Wednesday, November 14, 2012

What I Have Learned

Since Noah was born, I have had a notion that he was not like most kids...But then I always thought "How would you know?!" I mean really Noah was our first child, what do we really know, he is our guinea pig.  Noah was a difficult baby, now I am not talking colic or he cried a little. I mean: When Noah cried everyone heard him, and when he cried, it was not for a few minutes. When he as born until 9 months old, during the day he took two 30 minute naps and slept about 8 hours at night.  When he was still little, Noah required me and only me to pat, sway, bounce and walk all together for 4 to 6 hours each night to get him to sleep.   At night when we was old enough for us to cry it out, he would cry for 4-5 hours rather than fall asleep.  It was insane and of course everyone told us that we were doing something wrong and I coddled him too much.  I still don't believe it.  Noah is just Noah and he is diffferent.

As Noah has grown older he has mellowed out and while that means a lot to us, for a common person looking in on one of our bad days, it looked like Noah was having an awful tantrum and that he had little guidance from his parents.  Again, this is all wrong. Mike and I have had to be very diligent with Noah and always try (key word is try) to be one step ahead of Noah.  I have always said that Noah's mind was ahead of his body.  It seemed that each time Noah reached a milestone, he would mellow out a little.  I am now really beginning to think I was right.

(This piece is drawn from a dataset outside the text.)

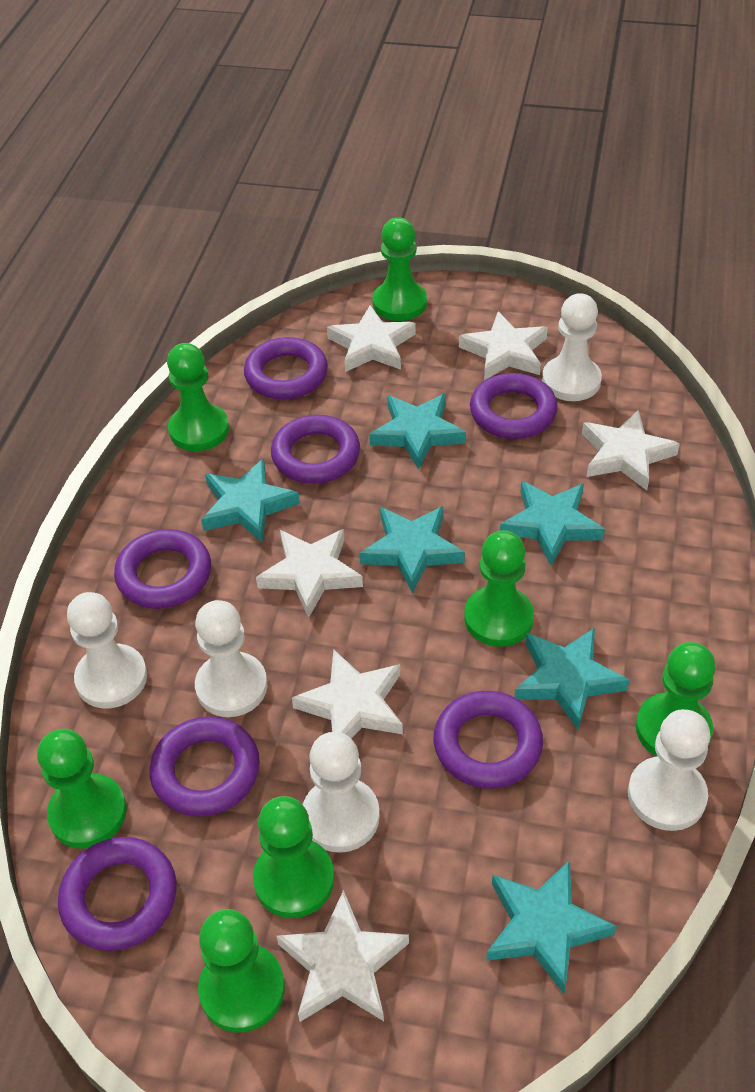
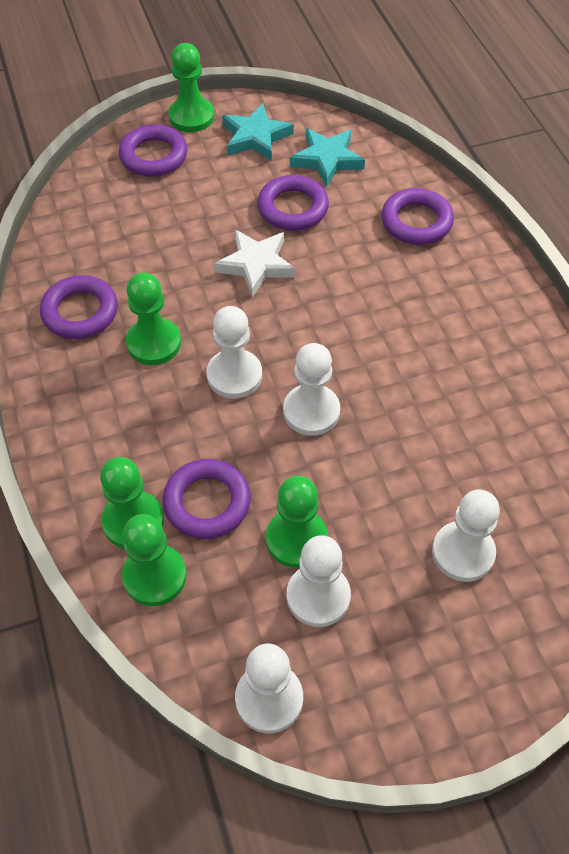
green pawn: 7 -> 5
purple ring: 7 -> 5
turquoise star: 6 -> 2
white star: 6 -> 1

Since Noah has gone into Kindergarten and then 1st Grade, I think I have started to have a better understanding of Noah.  When Noah would have his tantrums before school started, I would think that I needed to show him that he was acting badly and try and show him the correct way to act.  I would get frustrated and I just couldn't understand how a little guy could be so unhappy and especially not understand how he would not stop. Now, I feel that Noah is misunderstood.  His shut downs are a way for him to express himself and now I am thinking the only way he can express himself when he is overwhelmed.  He has a large vocabulary but it does not consist of emotion words.  Noah has always been quirky, but since he has started school, he has been more quirky than before. Overall, I think I have a better understanding of how Noah works.  I know I have more patience and positive words for him.  It is amazing how much I have grown since he has started school.  God gave us one amazing little guy and I think he could very well be someone who makes a huge difference in the world.  He has an amazing mind and an amazing heart for the ones he loves.